▸ SUPPLIED DATA:
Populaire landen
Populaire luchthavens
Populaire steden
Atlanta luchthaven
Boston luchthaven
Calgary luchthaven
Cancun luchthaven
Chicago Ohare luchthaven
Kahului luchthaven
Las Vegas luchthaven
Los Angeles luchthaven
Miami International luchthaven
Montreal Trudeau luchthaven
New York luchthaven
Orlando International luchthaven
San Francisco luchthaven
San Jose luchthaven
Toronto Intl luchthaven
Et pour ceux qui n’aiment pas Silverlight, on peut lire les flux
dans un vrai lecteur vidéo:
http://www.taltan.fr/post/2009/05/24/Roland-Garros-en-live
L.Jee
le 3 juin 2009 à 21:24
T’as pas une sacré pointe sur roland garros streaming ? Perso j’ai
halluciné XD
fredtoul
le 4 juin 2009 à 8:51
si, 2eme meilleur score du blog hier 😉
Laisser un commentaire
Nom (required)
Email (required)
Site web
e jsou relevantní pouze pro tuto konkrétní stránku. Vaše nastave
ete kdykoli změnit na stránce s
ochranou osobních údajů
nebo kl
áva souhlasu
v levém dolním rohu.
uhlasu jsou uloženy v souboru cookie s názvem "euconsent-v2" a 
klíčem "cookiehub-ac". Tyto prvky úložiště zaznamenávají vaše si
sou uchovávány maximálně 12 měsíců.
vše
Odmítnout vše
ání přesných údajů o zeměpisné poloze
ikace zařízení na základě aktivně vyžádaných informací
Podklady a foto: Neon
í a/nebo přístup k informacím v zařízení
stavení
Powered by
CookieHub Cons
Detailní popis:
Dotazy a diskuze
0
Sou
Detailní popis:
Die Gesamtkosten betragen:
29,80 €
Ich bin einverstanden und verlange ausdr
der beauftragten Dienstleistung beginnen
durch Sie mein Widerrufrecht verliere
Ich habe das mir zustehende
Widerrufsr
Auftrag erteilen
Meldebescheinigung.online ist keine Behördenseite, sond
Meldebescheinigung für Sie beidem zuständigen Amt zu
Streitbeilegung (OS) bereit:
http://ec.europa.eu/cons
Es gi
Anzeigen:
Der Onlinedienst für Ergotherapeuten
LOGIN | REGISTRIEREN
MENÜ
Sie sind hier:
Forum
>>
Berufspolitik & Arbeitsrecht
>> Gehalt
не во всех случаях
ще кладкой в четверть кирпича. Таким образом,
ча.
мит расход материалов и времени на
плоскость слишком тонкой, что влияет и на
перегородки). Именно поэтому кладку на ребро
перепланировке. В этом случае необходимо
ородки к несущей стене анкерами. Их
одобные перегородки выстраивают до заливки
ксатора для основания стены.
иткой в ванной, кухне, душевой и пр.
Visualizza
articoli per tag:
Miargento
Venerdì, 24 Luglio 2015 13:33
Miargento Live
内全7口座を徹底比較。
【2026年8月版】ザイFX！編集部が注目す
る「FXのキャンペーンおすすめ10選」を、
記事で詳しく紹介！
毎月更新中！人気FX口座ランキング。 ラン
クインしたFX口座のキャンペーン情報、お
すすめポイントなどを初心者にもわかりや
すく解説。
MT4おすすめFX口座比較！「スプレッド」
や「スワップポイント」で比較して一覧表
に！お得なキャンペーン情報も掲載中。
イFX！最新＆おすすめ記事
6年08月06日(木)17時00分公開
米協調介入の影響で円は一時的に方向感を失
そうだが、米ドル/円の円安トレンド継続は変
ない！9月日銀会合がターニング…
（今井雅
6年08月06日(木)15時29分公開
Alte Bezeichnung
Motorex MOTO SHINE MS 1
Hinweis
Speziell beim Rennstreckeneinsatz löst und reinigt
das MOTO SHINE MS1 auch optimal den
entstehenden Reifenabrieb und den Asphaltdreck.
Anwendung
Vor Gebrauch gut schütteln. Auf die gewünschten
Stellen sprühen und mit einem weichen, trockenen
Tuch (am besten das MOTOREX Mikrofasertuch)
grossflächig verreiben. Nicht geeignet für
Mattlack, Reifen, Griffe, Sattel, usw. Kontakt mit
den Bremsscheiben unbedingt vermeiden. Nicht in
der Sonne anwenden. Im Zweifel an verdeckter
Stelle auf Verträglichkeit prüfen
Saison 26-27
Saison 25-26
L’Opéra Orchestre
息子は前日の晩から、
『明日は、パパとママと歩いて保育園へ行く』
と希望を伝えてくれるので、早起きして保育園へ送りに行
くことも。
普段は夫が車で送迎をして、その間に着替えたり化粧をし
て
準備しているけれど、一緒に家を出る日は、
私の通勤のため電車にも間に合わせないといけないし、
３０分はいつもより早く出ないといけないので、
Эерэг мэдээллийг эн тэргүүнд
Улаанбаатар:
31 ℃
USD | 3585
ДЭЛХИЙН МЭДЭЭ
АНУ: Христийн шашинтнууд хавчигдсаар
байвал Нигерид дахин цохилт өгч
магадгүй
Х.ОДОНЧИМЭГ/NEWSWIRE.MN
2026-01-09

▸ PROBLEM STATEMENT: Where a line in the material above holds "Populaire", copy that line.

▸ OUTPUT OF THE EXERCISE:
Populaire landen
Populaire luchthavens
Populaire steden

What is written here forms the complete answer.